**Exercise requirements:** Scan the entries that follow for the word "asmens", then report every line in which it appears.

Records from a data collection:
_____

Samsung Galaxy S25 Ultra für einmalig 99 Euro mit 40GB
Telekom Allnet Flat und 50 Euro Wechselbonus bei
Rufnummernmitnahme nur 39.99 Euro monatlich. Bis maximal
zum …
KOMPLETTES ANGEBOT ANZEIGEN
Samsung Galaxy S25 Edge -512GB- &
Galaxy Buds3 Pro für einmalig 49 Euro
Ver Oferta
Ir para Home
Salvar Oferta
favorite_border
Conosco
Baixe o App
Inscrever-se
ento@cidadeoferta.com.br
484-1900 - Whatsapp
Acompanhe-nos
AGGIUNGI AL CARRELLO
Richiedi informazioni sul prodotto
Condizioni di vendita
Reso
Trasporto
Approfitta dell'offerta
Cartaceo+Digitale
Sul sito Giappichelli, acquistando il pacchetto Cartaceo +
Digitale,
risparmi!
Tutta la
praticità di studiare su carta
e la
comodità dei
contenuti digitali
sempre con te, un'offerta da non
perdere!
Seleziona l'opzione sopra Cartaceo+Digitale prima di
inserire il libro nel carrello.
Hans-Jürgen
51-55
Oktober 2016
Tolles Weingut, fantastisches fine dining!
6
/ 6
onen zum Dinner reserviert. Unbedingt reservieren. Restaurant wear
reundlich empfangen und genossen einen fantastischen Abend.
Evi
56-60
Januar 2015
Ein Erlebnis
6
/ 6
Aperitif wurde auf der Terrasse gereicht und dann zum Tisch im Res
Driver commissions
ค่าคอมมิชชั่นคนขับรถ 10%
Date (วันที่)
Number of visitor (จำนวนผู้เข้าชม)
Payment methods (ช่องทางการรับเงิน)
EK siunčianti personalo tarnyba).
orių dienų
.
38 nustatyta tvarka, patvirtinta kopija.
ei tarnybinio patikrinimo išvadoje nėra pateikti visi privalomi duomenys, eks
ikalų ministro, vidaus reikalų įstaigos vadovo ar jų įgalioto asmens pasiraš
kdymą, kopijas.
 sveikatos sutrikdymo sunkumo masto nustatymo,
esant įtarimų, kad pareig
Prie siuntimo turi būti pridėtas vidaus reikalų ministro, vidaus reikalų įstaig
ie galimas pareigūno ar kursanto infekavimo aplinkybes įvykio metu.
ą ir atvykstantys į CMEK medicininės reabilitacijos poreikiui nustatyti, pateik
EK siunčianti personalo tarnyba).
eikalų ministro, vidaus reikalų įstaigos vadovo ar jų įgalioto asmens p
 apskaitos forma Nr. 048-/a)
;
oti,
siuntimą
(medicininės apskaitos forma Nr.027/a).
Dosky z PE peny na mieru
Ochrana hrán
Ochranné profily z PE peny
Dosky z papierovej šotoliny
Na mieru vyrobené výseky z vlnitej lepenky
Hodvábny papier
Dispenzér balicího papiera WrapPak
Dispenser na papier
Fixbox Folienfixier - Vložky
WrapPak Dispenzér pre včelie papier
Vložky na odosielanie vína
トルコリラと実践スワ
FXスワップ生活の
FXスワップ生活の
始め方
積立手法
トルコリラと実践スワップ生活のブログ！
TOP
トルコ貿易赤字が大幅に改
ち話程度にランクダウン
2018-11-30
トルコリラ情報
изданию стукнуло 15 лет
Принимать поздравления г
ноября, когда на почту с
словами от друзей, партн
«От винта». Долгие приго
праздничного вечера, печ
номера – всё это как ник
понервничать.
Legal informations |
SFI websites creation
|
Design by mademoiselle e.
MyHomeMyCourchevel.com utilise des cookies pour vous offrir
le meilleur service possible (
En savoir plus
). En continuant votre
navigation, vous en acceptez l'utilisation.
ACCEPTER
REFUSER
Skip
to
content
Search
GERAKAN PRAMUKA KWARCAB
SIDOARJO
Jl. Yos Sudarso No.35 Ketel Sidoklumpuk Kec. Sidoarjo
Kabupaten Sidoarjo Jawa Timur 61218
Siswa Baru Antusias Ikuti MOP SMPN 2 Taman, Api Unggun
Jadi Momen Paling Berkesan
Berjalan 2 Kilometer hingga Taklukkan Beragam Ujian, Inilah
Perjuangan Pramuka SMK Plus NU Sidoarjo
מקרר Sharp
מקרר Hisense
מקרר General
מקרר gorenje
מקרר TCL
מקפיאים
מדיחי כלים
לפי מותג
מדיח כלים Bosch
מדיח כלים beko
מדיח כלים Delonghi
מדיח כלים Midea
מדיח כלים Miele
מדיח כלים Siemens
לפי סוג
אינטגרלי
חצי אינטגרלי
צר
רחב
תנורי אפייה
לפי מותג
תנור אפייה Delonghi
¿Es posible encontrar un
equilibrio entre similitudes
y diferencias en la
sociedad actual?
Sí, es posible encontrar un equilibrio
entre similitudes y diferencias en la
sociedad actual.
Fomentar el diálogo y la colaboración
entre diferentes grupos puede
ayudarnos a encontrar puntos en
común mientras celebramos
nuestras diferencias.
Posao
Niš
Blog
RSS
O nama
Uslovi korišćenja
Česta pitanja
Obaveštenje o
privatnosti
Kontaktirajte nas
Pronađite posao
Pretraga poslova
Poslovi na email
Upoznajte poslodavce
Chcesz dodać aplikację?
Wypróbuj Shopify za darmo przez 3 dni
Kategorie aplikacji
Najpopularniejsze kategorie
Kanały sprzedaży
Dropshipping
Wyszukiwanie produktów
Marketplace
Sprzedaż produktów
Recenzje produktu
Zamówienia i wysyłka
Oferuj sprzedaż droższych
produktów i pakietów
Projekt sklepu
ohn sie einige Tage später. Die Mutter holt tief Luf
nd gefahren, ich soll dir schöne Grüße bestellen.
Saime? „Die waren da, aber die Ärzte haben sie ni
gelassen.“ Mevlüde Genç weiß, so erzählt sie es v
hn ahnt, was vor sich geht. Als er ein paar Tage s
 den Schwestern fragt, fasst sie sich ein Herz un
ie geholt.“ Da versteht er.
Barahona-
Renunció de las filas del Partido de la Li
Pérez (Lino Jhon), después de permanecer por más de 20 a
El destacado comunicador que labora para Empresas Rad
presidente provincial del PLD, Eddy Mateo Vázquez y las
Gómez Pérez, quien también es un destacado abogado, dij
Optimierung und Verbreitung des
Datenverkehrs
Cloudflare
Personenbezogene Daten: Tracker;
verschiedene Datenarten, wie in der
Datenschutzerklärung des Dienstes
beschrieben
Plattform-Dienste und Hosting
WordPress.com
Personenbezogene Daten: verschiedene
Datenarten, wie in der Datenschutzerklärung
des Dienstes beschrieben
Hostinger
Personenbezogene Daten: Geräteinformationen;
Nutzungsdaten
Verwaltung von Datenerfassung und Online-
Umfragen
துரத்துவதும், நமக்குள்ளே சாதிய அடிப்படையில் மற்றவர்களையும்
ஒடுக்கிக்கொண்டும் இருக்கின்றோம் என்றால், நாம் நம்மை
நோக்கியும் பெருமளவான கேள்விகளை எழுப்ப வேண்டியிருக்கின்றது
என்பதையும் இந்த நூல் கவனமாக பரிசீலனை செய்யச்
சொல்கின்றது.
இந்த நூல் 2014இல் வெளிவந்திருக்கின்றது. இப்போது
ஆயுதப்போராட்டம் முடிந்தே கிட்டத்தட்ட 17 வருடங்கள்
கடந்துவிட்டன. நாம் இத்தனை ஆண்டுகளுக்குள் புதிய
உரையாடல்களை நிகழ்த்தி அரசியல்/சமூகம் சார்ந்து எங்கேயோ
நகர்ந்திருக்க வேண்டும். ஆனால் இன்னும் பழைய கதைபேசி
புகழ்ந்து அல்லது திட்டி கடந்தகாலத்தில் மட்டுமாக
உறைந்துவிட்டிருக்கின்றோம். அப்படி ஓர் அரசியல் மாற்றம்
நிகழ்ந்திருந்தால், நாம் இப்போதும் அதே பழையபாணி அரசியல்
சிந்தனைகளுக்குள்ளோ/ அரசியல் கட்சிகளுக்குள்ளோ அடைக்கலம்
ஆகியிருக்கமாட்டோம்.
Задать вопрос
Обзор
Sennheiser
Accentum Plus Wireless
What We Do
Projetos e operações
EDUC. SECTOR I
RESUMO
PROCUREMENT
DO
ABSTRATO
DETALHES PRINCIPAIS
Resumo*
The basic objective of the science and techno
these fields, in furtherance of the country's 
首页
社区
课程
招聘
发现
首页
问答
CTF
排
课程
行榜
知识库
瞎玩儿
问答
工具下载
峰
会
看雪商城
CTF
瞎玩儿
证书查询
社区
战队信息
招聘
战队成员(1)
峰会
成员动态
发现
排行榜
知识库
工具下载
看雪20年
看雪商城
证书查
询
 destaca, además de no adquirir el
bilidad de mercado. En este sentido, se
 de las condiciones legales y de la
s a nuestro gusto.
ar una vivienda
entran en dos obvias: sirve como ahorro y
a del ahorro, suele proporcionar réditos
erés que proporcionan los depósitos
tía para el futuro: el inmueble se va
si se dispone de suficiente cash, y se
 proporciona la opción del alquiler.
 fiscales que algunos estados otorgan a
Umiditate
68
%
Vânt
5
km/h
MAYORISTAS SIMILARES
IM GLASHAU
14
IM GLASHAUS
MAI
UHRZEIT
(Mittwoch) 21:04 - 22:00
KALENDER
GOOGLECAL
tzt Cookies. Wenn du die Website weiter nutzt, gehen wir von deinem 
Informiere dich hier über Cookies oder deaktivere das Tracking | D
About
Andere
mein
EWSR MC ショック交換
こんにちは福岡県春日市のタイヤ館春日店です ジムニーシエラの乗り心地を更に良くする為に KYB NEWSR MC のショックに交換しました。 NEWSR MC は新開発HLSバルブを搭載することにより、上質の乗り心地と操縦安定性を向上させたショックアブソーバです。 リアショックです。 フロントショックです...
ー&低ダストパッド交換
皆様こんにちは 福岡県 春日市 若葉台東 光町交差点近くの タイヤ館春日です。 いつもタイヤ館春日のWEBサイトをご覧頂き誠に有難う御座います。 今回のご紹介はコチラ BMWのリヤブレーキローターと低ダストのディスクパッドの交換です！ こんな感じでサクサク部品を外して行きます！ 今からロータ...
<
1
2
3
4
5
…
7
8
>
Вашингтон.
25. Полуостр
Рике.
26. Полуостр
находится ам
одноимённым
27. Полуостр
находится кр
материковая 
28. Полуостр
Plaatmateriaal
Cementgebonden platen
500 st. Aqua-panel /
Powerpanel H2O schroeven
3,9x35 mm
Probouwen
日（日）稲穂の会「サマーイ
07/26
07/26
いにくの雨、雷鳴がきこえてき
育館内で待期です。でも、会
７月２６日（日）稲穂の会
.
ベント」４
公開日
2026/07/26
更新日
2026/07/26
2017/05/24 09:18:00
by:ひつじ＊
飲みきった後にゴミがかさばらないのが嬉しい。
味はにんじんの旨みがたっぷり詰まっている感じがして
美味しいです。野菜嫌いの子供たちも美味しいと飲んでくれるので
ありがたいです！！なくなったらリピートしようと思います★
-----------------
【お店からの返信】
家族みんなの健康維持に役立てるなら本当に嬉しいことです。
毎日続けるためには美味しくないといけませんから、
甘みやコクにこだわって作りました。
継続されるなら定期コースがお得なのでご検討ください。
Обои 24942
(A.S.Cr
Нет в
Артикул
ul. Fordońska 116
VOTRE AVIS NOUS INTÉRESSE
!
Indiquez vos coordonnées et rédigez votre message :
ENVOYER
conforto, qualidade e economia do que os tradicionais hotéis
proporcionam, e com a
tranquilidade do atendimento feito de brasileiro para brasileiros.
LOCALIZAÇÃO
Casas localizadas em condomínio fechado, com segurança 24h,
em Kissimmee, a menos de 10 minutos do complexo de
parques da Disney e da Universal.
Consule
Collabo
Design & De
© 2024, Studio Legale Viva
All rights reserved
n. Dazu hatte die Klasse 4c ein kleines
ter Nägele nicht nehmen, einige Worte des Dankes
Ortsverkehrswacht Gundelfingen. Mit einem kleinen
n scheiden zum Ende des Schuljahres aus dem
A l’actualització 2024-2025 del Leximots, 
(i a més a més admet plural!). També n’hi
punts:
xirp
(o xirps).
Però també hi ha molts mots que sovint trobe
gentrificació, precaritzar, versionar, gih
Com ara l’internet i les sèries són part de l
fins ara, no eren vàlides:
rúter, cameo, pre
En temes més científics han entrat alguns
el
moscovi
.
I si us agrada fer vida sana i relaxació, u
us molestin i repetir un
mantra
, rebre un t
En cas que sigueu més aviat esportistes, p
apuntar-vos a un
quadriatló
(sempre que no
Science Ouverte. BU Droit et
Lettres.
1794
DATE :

_____

**Your solution:**
ikalų ministro, vidaus reikalų įstaigos vadovo ar jų įgalioto asmens pasiraš
eikalų ministro, vidaus reikalų įstaigos vadovo ar jų įgalioto asmens p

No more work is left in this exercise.